It's looking real good. Might be you are going to have a foal in the next week or so.


----------



## AnnaC (Mar 2, 2013)

That's quite a good bag and it looks as though she is right on the 'new' dates you posted for her. Hope you have everything ready for the foaling as I dont think you will have to wait very much longer. Good luck!!


----------



## Small_Stars (Mar 2, 2013)

This is her cleaned up and make-up on pic.




And this is her all fuzzy, preggo pic.




The breeder we got her from did loan us a foalalert to put on her, so that will help. Will probably be a lot of false alarms as she likes to lay down at night, but I'd rather run out there 100 times than miss it.

I am worried as it is still very cold at night. Anyone else have cold weather foals? Do they do ok? I have 2 blankets to put on it and I have a heater, but the barn isn't insulated and I wonder how much good the heater will really do.


----------



## Small_Stars (Mar 2, 2013)

Just for fun, this is a pic of her and her foal from last year.


----------



## Eagle (Mar 3, 2013)

Wow wonderful photos, thank you for sharing. Her bag looks very promising and as Diane said once those nipples start to point down you should get your new baby.

down


----------



## AnnaC (Mar 3, 2013)

Beautiful pictures - love the one of her with her foal! I hope the weather improves for you over the next week or so, but loads of warm bedding and a rug should keep the new little one warm - I wouldn't trust a heater due to the posibility of fire. Just keep your straw (or hay if you are using it) well banked up round the edges (and doorway) of her stall to cut down any draughts at foal level and you should be fine - fesh air never hurt anyone but draughts can be deadly for little ones.

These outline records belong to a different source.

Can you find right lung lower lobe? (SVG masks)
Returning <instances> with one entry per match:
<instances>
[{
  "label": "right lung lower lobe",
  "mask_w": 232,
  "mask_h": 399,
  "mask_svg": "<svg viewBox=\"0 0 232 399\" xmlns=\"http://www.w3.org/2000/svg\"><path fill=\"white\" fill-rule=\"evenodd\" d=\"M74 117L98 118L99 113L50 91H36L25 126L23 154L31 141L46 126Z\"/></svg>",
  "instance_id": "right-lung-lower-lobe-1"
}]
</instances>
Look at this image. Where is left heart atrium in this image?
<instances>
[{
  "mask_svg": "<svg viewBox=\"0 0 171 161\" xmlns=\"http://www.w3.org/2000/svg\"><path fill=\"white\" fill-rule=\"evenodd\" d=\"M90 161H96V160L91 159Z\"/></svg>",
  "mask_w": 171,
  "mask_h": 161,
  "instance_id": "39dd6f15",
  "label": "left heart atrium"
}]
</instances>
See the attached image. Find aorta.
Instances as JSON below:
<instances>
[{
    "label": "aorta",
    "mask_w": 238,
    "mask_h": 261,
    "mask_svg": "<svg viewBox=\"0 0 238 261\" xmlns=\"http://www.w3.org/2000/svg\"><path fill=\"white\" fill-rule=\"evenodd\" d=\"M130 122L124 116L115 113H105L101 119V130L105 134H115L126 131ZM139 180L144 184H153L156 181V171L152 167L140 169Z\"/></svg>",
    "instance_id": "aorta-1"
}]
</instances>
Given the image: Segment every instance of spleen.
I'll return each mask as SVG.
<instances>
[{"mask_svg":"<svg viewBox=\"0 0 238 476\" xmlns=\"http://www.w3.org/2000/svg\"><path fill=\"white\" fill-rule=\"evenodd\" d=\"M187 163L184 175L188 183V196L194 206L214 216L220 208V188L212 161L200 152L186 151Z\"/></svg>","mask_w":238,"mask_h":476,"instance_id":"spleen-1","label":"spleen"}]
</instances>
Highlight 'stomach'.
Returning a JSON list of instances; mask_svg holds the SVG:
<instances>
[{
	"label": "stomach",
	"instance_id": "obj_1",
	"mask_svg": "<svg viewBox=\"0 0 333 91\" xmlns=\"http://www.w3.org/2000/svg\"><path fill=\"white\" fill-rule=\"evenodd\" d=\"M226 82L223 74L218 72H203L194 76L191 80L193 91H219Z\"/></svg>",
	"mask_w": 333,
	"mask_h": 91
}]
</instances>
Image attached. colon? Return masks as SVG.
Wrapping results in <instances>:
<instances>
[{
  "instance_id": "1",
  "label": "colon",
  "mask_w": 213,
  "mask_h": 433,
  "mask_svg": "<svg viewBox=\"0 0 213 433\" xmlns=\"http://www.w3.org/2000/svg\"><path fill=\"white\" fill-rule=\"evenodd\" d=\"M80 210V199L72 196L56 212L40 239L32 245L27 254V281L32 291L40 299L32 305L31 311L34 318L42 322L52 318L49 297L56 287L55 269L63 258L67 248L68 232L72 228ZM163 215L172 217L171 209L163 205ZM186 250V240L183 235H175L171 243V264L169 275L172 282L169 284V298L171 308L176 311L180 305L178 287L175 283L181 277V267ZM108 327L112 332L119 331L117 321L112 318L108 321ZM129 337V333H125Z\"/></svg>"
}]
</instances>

Good luck and safe foaling.


----------



## Small_Stars (Mar 3, 2013)

OK, I have straw pushed up around the walls. I have another bale on standby. We have the monitor up and running and we'll hang that on her halter when we bring her up from pasture. We have towels, foal blankets, tail wrap, iodine, etc all ready to go. I think we're just about ready and I am getting very excited!


----------



## Small_Stars (Mar 5, 2013)

She had her foal tonight! The monitor didn't do us a bit of good as she never laid down to have it. We went out to check on her and there was a wobbly legged, nearly dry foal standing there. Have no clue what it is. Mama is very protective over her foal right now. We did get blankets on the foal because it's very cold. I'm hoping between the stall heater and the blankets it will stay warm enough. It is shivering a bit. The straw in her stall is deep, so hopefully it can bed down in that and stay warm. I'll try to post pictures tomorrow.


----------



## blazingstarranch (Mar 5, 2013)

Wow this is surprising and very welcome news! I'm so excited for you and your new mama! Please let us know how your foal is doing, boy or girl, color and of course, LOTS of pics! Congratulations!!!


----------



## Small_Stars (Mar 5, 2013)

Thanks.



Have no clue if it's a boy or girl yet. Mama is very protective and it was all we could do to get the foal blankets on. LOL So, I decided blankets was good enough at the moment. I left her alone. I have two blankets on the foal. It's still awfully cold. Mama is being very good though and has already nursed. It turned out to be a solid sorrel without a speck of white on it except for maybe 10 white hairs on its forehead. Other than that, no spots. That was kind of disappointing. LOL


----------



## blazingstarranch (Mar 6, 2013)

Haha, that's the way it goes. We're starting to wonder if all our foals will be solid black. The mares colors are grulla, black, palomino, silver bay, silver dapple pinto. But those first two we lost were both black, no white to be seen. Makes me wonder. I'm so glad your little one is healthy, up and nursing though! Can't wait to hear more about the baby. I worry so much about the cold too, it's scary! Sounds like your little one is just fine though.


----------



## paintponylvr (Mar 6, 2013)

Congratulations!!! Looking forward to seeing the pics when you get them.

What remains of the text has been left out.